И подпольная организация уже вступила в борьбу с ними. Может быть, Петро действовал слишком смело, но поначалу и нельзя было иначе. Я видел, что он использует каждую возможность для привлечения новых людей и для укрепления своего авторитета.
Этому способствовал случай с Павликом, пареньком лет шестнадцати, который как-то ухитрился получить вторую порцию «обеда». Виновного обнаружил Севрюков, льстивый трус, уборщик в лагерной канцелярии. Он подкармливался там, но не упускал своей доли из общего котла.
Мальчишку уже собирались бить, когда подоспел Петро. Он отшвырнул Севрюкова и загородил перепуганного насмерть Павлика:
— Вы солдаты или полицаи? Убьете пацана за ложку бурды! Кто его тронет, будет иметь дело со мной! — Он крепко встряхнул Павлика: — И ты хорош! Чтоб это было в последний раз!
Все потихоньку разошлись. И главным было то, что в лагере, где фашисты насаждали волчий закон: «Каждый против всех и все против каждого», восторжествовала человечность.
Севрюков, однако, затаил злобу против Петра, Через несколько дней, возвратившись с работы, мы застали в бараке Севрюкова. Он вскочил с чужих нар и пошел к своему месту, а на том месте, где спал Петро, открыто лежал обломок штыка с деревянной рукояткой.
Петро поднял самодельное оружие:
— Кто это положил здесь? Ты, Севрюков?
— Оно лежало, — заюлил Севрюков, — я вошел, а оно лежало!
— Он сам подкинул! — закричал Павлик.
Люди надвинулись на Севрюкова. Он невнятно залопотал:
— Не подкинул... Сел на нары... Заблестело... Потянул...
— Сейчас мы тебя потянем! — сказал один из заключенных.
— Чего в чужих нарах копался? — спросил другой.
— Погодите. — Петро подошел к Севрюкову. — Никто не видел этой штуки. И ты, Севрюков, не видел. Понятно?
— Понятно, конечно, понятно, за кого ты меня считаешь?
— За сволочь, — пояснил Петро. — Повтори приказание!
— Я не видел этой штуки, — послушно повторил Севрюков.

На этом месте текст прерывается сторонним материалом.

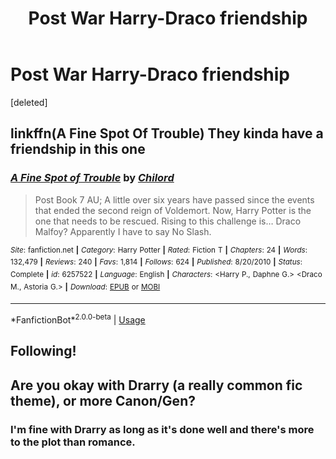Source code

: #+TITLE: Post War Harry-Draco friendship

* Post War Harry-Draco friendship
:PROPERTIES:
:Score: 0
:DateUnix: 1565820459.0
:DateShort: 2019-Aug-15
:FlairText: Request
:END:
[deleted]


** linkffn(A Fine Spot Of Trouble) They kinda have a friendship in this one
:PROPERTIES:
:Author: Daemon-Blackbrier
:Score: 2
:DateUnix: 1565828808.0
:DateShort: 2019-Aug-15
:END:

*** [[https://www.fanfiction.net/s/6257522/1/][*/A Fine Spot of Trouble/*]] by [[https://www.fanfiction.net/u/67673/Chilord][/Chilord/]]

#+begin_quote
  Post Book 7 AU; A little over six years have passed since the events that ended the second reign of Voldemort. Now, Harry Potter is the one that needs to be rescued. Rising to this challenge is... Draco Malfoy? Apparently I have to say No Slash.
#+end_quote

^{/Site/:} ^{fanfiction.net} ^{*|*} ^{/Category/:} ^{Harry} ^{Potter} ^{*|*} ^{/Rated/:} ^{Fiction} ^{T} ^{*|*} ^{/Chapters/:} ^{24} ^{*|*} ^{/Words/:} ^{132,479} ^{*|*} ^{/Reviews/:} ^{240} ^{*|*} ^{/Favs/:} ^{1,814} ^{*|*} ^{/Follows/:} ^{624} ^{*|*} ^{/Published/:} ^{8/20/2010} ^{*|*} ^{/Status/:} ^{Complete} ^{*|*} ^{/id/:} ^{6257522} ^{*|*} ^{/Language/:} ^{English} ^{*|*} ^{/Characters/:} ^{<Harry} ^{P.,} ^{Daphne} ^{G.>} ^{<Draco} ^{M.,} ^{Astoria} ^{G.>} ^{*|*} ^{/Download/:} ^{[[http://www.ff2ebook.com/old/ffn-bot/index.php?id=6257522&source=ff&filetype=epub][EPUB]]} ^{or} ^{[[http://www.ff2ebook.com/old/ffn-bot/index.php?id=6257522&source=ff&filetype=mobi][MOBI]]}

--------------

*FanfictionBot*^{2.0.0-beta} | [[https://github.com/tusing/reddit-ffn-bot/wiki/Usage][Usage]]
:PROPERTIES:
:Author: FanfictionBot
:Score: 1
:DateUnix: 1565828828.0
:DateShort: 2019-Aug-15
:END:


** Following!
:PROPERTIES:
:Author: SlytherinQueen89
:Score: 0
:DateUnix: 1565822242.0
:DateShort: 2019-Aug-15
:END:


** Are you okay with Drarry (a really common fic theme), or more Canon/Gen?
:PROPERTIES:
:Author: tymv12
:Score: 0
:DateUnix: 1565827485.0
:DateShort: 2019-Aug-15
:END:

*** I'm fine with Drarry as long as it's done well and there's more to the plot than romance.
:PROPERTIES:
:Author: FinnD25
:Score: 0
:DateUnix: 1565831305.0
:DateShort: 2019-Aug-15
:END:
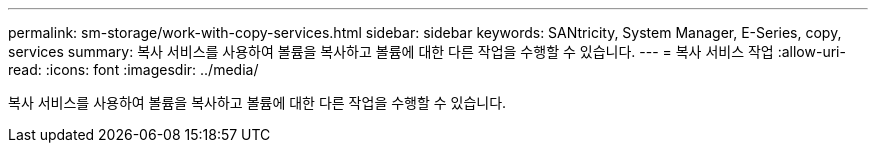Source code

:---
permalink: sm-storage/work-with-copy-services.html 
sidebar: sidebar 
keywords: SANtricity, System Manager, E-Series, copy, services 
summary: 복사 서비스를 사용하여 볼륨을 복사하고 볼륨에 대한 다른 작업을 수행할 수 있습니다. 
---
= 복사 서비스 작업
:allow-uri-read: 
:icons: font
:imagesdir: ../media/


[role="lead"]
복사 서비스를 사용하여 볼륨을 복사하고 볼륨에 대한 다른 작업을 수행할 수 있습니다.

В барак вошел охранник. Вероятно, он слышал все, стоя за дверью. Отступать было поздно. Сунув оружие под куртку, Петро спокойно сказал:
— Вы, господин вахман, тоже ничего не видели и не слышали. А если вы все-таки что-нибудь слышали, то судить вас будет не военный суд Красной Армии, а суд временно находящихся в плену красноармейцев.
Я заметил, что подлецы и садисты, за редким исключением, — трусы. Охранник не донес, хотя одного его слова было достаточно, чтобы Петра бросили в штрафблок.